Using NLP to Read Minds
Jeff Spoelstra
10/07/2016
Project Goals & Model Design
Project Goals:
- The goal is to create a model for look-ahead prediction/suggestion of a likely next word given a sequence of words entered by a user.
- The target environment for running the model is a hand-held device such as a smartphone or tablet.
- Model must be fast and use as little memory as possible while still being highly accurate.
Model Design
- The model is a combination of 2-gram, 3-gram, and 4-gram frequency lists along with R script code to determine the correct n-gram list to use to make a prediction.
- For each n-gram size, the 10 most probable next words (in order of frequency of occurence in the training text) were saved in the model.
- 256,000 lines of data (ranging from a few words to several sentences each) were taken from samples of online news story text and blog post text to build the n-gram lists (i.e., to train the model).
- Twitter text was not used because the grammar and vocabulary differed radically from the news/blog text.
- Total size of all the n-gram data used by the model: 32,017,752 bytes.
- The runtime version of the model does not require any R packages.
Model Performance
- Results compiled from a test run using 250,000 lines of blog post text:
- 13.6% exact predictions - True Next Word (TNW) was the predicted word.

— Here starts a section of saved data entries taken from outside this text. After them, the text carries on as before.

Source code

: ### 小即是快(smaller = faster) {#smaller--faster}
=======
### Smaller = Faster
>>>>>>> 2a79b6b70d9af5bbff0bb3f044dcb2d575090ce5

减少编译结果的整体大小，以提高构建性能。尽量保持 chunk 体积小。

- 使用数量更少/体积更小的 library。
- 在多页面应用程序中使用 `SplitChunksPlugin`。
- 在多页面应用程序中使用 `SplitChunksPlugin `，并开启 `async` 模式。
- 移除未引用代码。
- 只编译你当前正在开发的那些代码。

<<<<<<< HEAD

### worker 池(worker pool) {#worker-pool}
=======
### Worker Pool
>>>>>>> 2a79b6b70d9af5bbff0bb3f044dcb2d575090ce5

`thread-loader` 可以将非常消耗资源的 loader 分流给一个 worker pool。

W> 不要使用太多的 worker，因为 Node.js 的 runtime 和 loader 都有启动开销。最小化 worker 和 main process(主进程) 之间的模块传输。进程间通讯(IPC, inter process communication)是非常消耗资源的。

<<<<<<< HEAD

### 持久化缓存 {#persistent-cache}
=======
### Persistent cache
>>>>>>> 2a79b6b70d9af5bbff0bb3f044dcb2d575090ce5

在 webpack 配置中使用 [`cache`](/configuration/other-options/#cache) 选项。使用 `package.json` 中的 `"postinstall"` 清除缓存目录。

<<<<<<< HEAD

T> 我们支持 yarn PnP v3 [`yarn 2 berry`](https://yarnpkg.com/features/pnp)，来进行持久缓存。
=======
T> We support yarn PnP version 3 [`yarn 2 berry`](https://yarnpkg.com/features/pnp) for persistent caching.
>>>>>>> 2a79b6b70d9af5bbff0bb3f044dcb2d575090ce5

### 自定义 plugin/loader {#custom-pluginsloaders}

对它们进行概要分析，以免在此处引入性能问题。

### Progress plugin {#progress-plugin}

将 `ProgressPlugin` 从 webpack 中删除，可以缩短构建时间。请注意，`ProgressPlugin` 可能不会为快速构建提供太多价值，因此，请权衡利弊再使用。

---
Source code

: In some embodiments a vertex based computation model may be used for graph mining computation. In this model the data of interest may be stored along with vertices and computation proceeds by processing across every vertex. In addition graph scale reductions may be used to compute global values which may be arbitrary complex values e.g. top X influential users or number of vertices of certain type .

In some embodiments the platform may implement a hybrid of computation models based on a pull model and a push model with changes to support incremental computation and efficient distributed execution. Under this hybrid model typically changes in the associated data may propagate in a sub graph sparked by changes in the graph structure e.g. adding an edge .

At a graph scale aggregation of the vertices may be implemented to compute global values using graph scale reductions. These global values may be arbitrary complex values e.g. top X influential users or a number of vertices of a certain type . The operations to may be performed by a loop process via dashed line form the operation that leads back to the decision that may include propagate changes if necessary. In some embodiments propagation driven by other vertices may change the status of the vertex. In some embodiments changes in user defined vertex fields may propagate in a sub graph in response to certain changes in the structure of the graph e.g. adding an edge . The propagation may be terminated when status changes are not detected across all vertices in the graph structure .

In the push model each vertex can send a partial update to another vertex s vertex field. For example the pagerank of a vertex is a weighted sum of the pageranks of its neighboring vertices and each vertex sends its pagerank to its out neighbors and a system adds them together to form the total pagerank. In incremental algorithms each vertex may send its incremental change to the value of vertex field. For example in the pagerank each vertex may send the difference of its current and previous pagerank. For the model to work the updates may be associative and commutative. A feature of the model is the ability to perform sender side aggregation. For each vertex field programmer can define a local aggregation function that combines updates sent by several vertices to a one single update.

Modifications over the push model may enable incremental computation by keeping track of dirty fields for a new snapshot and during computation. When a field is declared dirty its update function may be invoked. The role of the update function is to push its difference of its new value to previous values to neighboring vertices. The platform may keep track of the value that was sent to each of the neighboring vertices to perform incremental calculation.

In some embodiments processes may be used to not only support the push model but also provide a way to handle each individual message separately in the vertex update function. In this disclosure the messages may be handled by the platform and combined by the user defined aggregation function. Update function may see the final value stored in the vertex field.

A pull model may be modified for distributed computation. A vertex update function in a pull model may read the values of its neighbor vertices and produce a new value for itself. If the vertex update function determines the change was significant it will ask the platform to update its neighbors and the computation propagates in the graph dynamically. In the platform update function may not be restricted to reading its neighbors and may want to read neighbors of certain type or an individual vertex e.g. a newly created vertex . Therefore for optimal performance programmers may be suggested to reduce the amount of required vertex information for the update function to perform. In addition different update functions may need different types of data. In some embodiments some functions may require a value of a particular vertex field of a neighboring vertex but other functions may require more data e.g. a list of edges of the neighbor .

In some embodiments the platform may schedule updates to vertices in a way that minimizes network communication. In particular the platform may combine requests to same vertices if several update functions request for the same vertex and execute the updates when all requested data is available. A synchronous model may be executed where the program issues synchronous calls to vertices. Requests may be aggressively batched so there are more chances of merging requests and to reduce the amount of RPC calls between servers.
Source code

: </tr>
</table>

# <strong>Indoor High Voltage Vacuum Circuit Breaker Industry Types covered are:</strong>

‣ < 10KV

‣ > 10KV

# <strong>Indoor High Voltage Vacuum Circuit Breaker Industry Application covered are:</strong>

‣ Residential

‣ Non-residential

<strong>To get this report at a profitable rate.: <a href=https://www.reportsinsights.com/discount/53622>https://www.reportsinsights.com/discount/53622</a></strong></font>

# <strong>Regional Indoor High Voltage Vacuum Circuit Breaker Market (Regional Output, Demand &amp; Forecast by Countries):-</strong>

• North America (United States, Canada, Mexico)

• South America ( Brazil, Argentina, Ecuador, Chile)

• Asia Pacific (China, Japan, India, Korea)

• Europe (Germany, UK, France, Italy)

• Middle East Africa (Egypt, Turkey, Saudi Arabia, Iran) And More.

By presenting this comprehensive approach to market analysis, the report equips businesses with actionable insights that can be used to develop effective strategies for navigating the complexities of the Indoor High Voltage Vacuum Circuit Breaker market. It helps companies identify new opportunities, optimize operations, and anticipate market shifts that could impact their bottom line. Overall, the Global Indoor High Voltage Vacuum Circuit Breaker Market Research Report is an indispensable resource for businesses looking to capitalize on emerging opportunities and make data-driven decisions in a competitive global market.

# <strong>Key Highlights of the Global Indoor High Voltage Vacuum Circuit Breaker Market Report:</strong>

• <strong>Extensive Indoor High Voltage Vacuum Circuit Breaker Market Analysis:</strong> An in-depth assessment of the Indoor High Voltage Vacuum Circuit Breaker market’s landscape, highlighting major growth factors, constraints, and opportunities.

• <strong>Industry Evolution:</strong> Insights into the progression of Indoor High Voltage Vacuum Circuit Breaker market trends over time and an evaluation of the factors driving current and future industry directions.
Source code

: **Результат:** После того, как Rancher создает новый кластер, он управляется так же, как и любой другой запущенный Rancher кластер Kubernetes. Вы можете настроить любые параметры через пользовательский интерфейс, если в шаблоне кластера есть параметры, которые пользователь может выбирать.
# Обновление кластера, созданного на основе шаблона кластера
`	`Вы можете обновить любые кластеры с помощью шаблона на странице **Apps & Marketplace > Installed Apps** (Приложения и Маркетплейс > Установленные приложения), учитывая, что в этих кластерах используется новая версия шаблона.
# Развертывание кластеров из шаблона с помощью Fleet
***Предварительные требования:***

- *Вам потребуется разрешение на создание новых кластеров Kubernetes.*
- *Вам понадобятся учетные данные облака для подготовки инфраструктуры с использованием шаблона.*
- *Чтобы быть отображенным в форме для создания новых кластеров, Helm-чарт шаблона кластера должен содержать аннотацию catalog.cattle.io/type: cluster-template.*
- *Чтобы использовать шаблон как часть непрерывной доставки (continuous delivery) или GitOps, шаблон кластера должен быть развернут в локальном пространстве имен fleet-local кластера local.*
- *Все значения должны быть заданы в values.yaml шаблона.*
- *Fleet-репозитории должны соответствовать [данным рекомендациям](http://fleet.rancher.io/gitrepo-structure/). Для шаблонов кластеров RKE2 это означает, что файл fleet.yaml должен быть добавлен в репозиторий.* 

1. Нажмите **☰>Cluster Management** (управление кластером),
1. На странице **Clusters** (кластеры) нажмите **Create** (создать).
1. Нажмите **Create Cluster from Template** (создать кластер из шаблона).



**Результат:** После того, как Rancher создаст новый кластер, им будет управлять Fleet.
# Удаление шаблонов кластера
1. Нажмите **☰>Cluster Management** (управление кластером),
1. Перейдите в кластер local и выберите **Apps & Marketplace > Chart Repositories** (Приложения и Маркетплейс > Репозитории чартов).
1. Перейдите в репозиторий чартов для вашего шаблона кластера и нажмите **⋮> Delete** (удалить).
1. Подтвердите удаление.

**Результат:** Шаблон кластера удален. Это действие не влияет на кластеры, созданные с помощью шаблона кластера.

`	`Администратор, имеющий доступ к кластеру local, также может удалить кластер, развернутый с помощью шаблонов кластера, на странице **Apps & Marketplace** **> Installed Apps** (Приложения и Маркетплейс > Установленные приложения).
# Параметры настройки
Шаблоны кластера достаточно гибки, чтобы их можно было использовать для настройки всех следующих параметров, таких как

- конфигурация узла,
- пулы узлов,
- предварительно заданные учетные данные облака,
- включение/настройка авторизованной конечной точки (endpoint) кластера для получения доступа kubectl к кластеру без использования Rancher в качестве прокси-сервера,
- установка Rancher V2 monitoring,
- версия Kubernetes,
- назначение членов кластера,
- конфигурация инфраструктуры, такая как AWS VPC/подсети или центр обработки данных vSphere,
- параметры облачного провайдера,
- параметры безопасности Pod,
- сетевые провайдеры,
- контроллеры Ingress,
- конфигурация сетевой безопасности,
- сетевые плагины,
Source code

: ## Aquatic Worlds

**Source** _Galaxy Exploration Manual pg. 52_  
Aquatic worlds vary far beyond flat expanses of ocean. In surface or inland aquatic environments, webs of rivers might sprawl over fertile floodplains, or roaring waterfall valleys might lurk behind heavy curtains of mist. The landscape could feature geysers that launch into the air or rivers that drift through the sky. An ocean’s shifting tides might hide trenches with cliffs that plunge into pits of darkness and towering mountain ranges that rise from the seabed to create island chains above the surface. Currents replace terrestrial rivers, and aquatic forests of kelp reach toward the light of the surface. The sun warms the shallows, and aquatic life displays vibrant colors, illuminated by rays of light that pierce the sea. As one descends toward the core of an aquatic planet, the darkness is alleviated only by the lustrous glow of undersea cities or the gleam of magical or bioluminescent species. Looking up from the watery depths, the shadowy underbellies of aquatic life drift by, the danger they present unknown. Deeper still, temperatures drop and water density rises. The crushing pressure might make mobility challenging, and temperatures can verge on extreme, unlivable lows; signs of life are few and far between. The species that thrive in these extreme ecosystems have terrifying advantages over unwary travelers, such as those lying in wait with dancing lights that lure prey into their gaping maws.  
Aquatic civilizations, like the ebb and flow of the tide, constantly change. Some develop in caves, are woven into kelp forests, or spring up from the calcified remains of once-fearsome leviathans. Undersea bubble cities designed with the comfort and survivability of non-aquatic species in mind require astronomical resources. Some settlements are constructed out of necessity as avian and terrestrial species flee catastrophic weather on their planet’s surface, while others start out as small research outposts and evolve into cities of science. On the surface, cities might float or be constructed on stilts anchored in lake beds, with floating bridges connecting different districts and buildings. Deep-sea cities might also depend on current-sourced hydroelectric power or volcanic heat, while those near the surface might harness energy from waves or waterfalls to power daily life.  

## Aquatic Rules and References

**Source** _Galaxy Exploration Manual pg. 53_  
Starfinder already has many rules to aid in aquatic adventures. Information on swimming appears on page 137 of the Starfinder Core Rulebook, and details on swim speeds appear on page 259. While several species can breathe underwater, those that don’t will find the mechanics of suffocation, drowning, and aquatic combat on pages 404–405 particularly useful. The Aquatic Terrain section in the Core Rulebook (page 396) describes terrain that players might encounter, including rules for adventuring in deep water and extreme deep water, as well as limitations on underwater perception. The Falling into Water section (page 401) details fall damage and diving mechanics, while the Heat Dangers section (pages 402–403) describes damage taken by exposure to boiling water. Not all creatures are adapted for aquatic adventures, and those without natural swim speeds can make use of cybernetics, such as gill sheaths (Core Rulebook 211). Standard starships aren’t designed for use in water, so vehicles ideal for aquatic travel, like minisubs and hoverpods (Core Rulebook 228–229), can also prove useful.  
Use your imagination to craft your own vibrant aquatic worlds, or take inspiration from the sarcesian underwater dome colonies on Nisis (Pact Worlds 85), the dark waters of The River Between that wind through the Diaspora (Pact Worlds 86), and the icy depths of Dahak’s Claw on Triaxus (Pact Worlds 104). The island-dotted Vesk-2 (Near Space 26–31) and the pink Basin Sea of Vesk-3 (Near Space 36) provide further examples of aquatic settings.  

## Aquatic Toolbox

- 16.0% close predictions - TNW was one of 9 suggested alternative words.
- 50.2% of the close predictions suggested the TNW as one of the top 2 alternative words.
- 48.0% of the time the model recognized predictable sequences of 2 or more words.
- 4 predictions/second average rate.
Recommendations
- Improve prediction accuracy by creating separate models for each text source (news text, blog text, twitter text, etc.) to overcome the grammar and vocabulary differences of text source.
- Separate models may each require less memory for data as well.
- Use a larger list of probable next words in the model and use character-by-character lookup as a user types to drill-down to the most probable next word.
- Optimization of the model algorithm and possibly re-coding into C to make it faster.
Using the Sample App
- Full disclosure: the app doesn't really read minds. It's a cute context for showing the model in action.
- App URL: https://jeffspoelstra.shinyapps.io/PredictText/
- Enter a word sequence in the Sentence Fragment box and click on the Read My Mind button.
- The model's prediction and alternative suggestions will appear below the button.